CACA – Neurological disease called CNS atrophy and cerebellar ataxia in the breed Belgian Shepherd. Affected puppies show uncoordinated movements, intention tremor, short episodes of spastic fits, general elevated muscle tone and a reduced swallowing reflex. Moreover, affected puppies show less body weight increase as their unaffected littermates. First signs could be observed at the age of about 2 weeks. However, the severity of the signs are highly variable. Many affected puppies have to be euthanized a few weeks after the first signs whereas an affected dog with less intense symptoms has been reported to become up to 10 years old.
BP – new test – Adverse behaviours such as seizure, “glazing over”, episodic biting, and general loss of clarity, has been reported in the Belgian Malinois and attributed to certain genetic variants in the dopamine transporter gene.
The test detects certain genetic variants in the SLC6A3 gene which are known to be associated with behavioural issues in the Belgian Malinois. These polymorphisms have further been associated with increased aversive treatment of dogs by handlers, and increased stress in dogs in response to handlers. The association between these polymorphism(s) and behaviour/seizure has only been confirmed in the Belgian Malinois. Due to the complex nature of behaviour, it is possible that environmental factors such as stress may contribute to the expression of adverse owner-reported behaviours.
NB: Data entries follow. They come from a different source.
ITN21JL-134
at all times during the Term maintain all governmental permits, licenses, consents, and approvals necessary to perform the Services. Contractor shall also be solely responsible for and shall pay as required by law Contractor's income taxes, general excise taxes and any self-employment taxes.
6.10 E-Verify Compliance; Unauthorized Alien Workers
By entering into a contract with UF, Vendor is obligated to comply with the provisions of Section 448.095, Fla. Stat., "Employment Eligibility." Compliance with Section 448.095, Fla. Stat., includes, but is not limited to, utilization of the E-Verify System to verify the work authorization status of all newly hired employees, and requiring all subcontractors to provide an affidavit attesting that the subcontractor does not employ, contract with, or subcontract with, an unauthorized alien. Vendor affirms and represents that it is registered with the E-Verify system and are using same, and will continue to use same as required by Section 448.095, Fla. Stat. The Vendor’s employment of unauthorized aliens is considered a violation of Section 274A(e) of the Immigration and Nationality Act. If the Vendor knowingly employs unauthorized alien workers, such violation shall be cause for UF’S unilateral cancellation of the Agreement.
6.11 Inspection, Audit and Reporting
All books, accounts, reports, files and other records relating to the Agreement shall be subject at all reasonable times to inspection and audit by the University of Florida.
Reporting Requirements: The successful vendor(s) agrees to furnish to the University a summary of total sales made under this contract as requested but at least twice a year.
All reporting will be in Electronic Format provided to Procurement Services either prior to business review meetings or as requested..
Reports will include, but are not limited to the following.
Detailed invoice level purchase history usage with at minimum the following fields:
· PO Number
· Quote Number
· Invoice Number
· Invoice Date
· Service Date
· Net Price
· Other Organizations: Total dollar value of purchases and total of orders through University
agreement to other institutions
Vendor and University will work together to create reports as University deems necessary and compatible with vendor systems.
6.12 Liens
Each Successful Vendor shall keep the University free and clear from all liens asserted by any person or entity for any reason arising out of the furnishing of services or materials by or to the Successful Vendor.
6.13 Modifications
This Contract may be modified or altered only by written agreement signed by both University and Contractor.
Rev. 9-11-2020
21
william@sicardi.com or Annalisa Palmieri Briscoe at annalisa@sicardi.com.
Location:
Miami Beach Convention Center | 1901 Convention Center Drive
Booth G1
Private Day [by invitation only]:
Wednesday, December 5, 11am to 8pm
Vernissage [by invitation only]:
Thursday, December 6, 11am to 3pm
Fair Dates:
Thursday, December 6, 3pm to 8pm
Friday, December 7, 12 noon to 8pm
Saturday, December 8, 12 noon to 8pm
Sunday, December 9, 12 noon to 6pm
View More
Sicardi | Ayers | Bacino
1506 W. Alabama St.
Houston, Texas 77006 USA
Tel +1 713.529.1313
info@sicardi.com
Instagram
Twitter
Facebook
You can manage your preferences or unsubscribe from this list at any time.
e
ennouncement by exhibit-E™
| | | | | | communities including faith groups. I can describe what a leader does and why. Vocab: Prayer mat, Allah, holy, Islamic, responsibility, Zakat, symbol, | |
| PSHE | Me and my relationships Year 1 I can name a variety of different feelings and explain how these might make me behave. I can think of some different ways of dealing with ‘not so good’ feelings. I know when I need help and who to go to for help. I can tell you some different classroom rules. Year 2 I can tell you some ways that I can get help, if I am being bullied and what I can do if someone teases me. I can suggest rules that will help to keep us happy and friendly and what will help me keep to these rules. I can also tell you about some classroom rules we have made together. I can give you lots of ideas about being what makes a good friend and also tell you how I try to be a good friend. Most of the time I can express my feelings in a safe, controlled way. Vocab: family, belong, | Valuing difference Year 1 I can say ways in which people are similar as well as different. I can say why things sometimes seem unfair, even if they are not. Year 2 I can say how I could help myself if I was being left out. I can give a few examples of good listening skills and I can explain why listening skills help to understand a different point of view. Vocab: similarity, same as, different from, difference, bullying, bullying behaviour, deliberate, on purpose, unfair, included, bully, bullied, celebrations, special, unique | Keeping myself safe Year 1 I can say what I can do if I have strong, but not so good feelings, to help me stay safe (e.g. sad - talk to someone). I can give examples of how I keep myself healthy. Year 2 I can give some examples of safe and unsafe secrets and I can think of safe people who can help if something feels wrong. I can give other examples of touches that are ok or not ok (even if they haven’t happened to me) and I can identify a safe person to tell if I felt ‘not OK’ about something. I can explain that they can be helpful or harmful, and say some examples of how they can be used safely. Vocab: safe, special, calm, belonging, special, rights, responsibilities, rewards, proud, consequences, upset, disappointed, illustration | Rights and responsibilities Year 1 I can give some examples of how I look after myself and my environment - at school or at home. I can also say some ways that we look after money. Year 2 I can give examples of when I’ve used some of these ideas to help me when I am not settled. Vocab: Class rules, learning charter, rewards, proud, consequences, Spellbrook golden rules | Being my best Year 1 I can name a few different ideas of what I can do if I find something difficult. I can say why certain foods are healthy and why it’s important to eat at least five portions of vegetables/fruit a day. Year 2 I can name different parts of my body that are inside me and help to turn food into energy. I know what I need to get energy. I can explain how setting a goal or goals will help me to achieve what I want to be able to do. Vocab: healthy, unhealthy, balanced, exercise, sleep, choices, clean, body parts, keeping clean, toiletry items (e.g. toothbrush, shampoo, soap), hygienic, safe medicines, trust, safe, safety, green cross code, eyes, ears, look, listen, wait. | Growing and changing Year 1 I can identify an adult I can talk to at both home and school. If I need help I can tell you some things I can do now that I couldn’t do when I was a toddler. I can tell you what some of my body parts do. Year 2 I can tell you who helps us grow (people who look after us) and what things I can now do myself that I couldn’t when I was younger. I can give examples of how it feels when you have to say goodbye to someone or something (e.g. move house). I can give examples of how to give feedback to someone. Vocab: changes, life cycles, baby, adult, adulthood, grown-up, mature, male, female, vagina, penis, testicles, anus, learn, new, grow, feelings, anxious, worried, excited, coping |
A mutation in the (SLC6A3) gene has been found to be more likely present in dogs which show this unpredictable aggression. Three possible variants of the gene have been identified: The A0 and A10 alleles are not associated with adverse behaviour, while the allele A22 is associated with undesirable aggression. Dogs that are heterozygous for A22 (A0/A22 or A10/A22) are reported to show behaviour considered by some owners to be adverse and/or potentially undesirable. However, dogs with the most extreme behaviour are more likely to have the homozygous genotype A22/A22.
Please note that behaviour is associated with many other factors that could influence or trigger aggressive behaviour (e.g. painful diseases, persistent environmental stress or inappropriate educational methods) besides to this genetic variant. Moreover, this test only provides information about a single genetic predisposition of the dog. This result does not allow any presumption about the actually trainability or communicative behaviour of the dog.